I got to Miami International Airport at mid-morning. The Sky Caps at the curb helped me with my gear. I traveled heavy: a sea bag, garment bag with newly dry cleaned uniforms, a Little Martin traveling guitar slung over my shoulder, and a laptop. The time was favorable; I stopped in for a minute at the Armed Forces Servicemen’s Center off the main concourse. A USO-like lounge for military people passing through. A clean well-lighted place with coffee, Danish and racks to fall out on; it is the labor of love of some great local retired military, and a blessing for the military traveler.

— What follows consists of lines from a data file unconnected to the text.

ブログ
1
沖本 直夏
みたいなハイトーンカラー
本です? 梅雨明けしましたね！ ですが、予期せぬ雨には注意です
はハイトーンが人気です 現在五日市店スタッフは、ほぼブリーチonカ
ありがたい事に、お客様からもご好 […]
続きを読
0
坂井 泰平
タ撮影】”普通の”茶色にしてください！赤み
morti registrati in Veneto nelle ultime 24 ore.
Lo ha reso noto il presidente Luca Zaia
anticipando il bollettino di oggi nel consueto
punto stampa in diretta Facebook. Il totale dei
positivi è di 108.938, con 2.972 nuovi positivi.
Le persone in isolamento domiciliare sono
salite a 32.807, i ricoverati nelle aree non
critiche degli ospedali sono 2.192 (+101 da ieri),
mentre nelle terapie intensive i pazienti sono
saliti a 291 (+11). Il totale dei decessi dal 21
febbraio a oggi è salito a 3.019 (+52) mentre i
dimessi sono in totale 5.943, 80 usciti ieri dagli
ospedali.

Time and I marched on, passenger screening was smooth. My three seat row of travelers include two ladies; a young nursing student returning to Connecticut. A widow returning to Fairfax. I dozed in the middle seat and when we began out descent into the Washington area said a rosary, counting it off on my fingers. They work as well as beads. When it was complete I opened my eyes just in time to see out the window the Washington’s Monument and the stately buildings of the mall. We landed at National Airport that minute. As soon as we touched down my cell phone went off. It was Mr. Allan McElhiney, an elderly WWII Navy veteran and Ft Lauderdale historian. He told me his pal, retired Colonel Leo Gray, a Tuskegee Airman was going to the Inauguration and would be contacting me. If you don’t know who the Tuskegee Airmen were, just click here.

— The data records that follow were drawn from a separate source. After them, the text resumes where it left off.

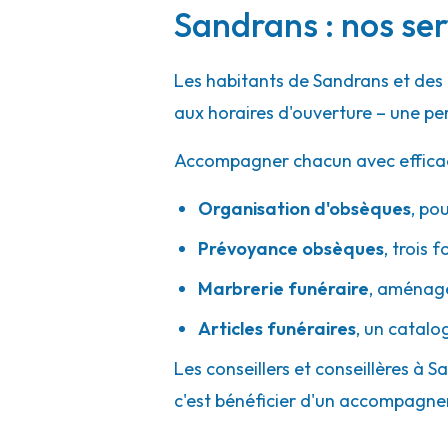
A votre écoute 24h/24 7j/7
Sandrans : nos ser
Les habitants de Sandrans et des
Marbrerie SDG - Pont-de-Chéruy
aux horaires d'ouverture – une pe
15 Rue César Sornin
-
38230 Pont-de-Chéruy
Accompagner chacun avec efficacité
04 78 31 49 03
Consulter l'agence
Organisation d'obsèques
,
pou
A votre écoute 24h/24 7j/7
Prévoyance obsèques
,
trois f
Marbrerie funéraire
,
aménager
Pompes Funèbres Viollet - Saint-Pries
Articles funéraires
,
un catalo
21 Bis Rue Henri Maréchal
-
69800 Saint-Priest
Les conseillers et conseillères à S
04 37 25 02 08
Consulter l'agence
c'est bénéficier d'un accompagne
A votre écoute 24h/24 7j/7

Arriving at Ronald Reagan National Airport: a cold crisp 36 degrees. Sunny. I picked up my rental car. I got to our lodgings in Arlington before nightfall. It is an extended-stay place a bit like a self-service hotel. The Navy contracted a block of rooms. They are two-bedroom apartments, furnished. Wonderful accommodations, practically the best I’ve ever had, and certainly they beat one sandbagged dugout that comes to memory. My roommate is already onboard. He is a Chief Journalist in the Reserve, a photographer’s mate. In normal life he is a teacher also, from Clearwater, FL. Tomorrow morning we are to report in blues to the Washington Navy Yard across the river. I walked around and got a haircut. Others are filtering in to quarters, a dozen are scheduled altogether. A Chief Yeoman from Los Angeles, she also a teacher. A lady Chief Master at Arms (a Navy cop) from Virginia Beach has driven in. We have three vehicles and plan to caravan. Eleven arrive. The others are all Chief Petty Officers (senior Navy non-coms). I am a Chief Warrant Officer (a junior commissioned officer, the only one) so have some nominal responsibility. I pass the word we will meet in the lobby at “O’dark hundred,” 6:30 am, and go from there.
There seemed a bit of hopeful expectancy at the airport and on the streets on the way in, and all of us Navy people are just delighted and amazed to be part of this, and keenly aware of the singular nature of it all. The rooms have cable, we watch a scary movie “I Am Legend.” Deplorable. And so to bed.